Christ tertawa, “Ternyata itu yang kamu takutkan.”

“Jelas, tadi kamu mengancam saya. Hingga saya mengiyakan ajakan anda ke sini.”

“Apa kamu berpikiran kalau saya mengambil foto telanjang kamu?”

“Iya, tentu saja. Apalagi kan!”

“Kalau lebih dari itu?”

“Maksud kamu …” mata Lovi lalu melotot.

“Maksud kamu video?”

Christ tertawa melihat ekspresi wajah Lovi, “Yups, sepertinya begitu,” ucap Christ.

“Sudah lupakan saja, itu tidak penting untuk saya.”

“Tapi itu penting bagi saya.”

“Owh ya?”

“Itu ancaman buat saya. Paham!,” ucap Lovi diplomatis.

Christ tersenyum culas, “Kita bahas prihal kejadian kemarin malam.”

“Saya tidak ingat apa-apa.”

“Saya yakin kamu ingat, waktu itu kamu masih sadar.”

“Apa yang akan kamu bahas,” ucap Lovi ia semakin ragu dengan pria di hadapannya ini.

Christ menarik napas, ia memandanng Lovi cukup serius, “Okey, kemarin malam kamu cerita kepada saya di meja bar. Kamu memohon kepada saya untuk meminta pekerjaan sebagai freelance. Kamu bercerita kepada saya kalau kamu mau menjadi lady companion di club itu, namun sahabat kamu bernama Iren melarang kamu masuk ke dunia prositusi.”
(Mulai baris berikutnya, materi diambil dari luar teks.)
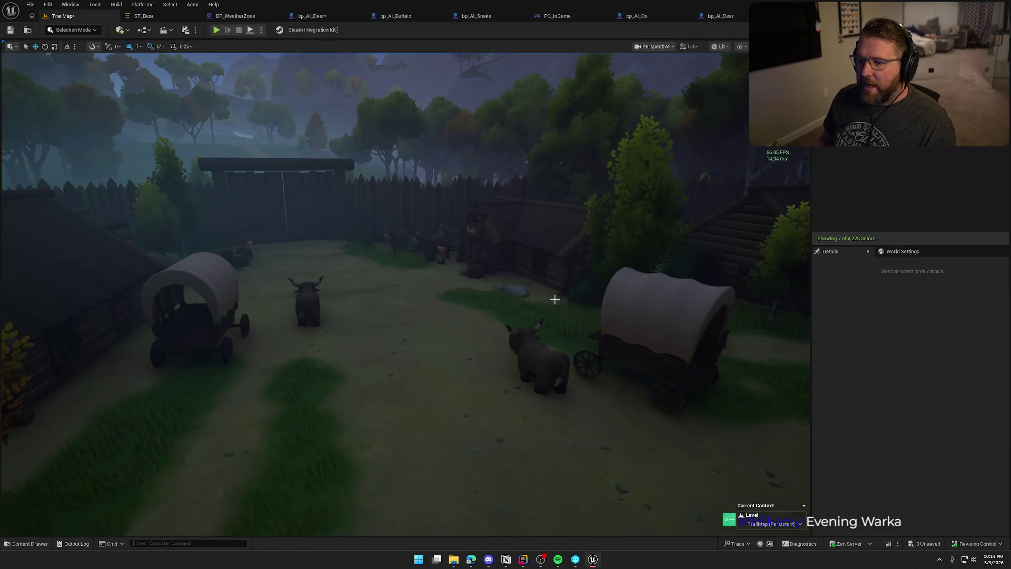
scroll(478, 267, "up", 3)
scroll(478, 267, "down", 10)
“Kamu juga menceritakan kalau kamu butuh uang untuk membiayai ibu kamu.”

Lovi menutup wajahnya dengan tangan, ia tidak percaya kalau malam itu ia justru mengeluarkan uneg-unegnya kepada pria sinting ini.

“Dari pada kamu menjual tubuh kamu kepada club malam itu. Lebih baik kamu menjual diri kamu kepada saya. Dan jelas itu lebih aman untuk kamu.”

Christ membuka tas kerjanya, ia mengambil dompetnya di dalam, ia lalu mengeluarkan uang dollar yang tersusun rapi di sana sebanyak 20 lembar dengan nominal lembaran $100 dollar di dalam dompetnya. Ia juga mengambil uang segepok 10 juta yang masih tersegel di sana. Uang itu ia perlihatkan kepada Lovi secara terang-terangan kepada wanita bernama Lovita.

“Saya tahu kamu butuh ini,” ucap Christ.

“Kalau kamu main oke, akan saya tambah lebih dari ini.”

Oh God! Ia tidak bisa berkata-kata melihat tawaran Christ, membelinya dengan segepok uang di tangannya untuk mereka bersenang-senang.

“Apa kamu mau menerima tawaran saya?”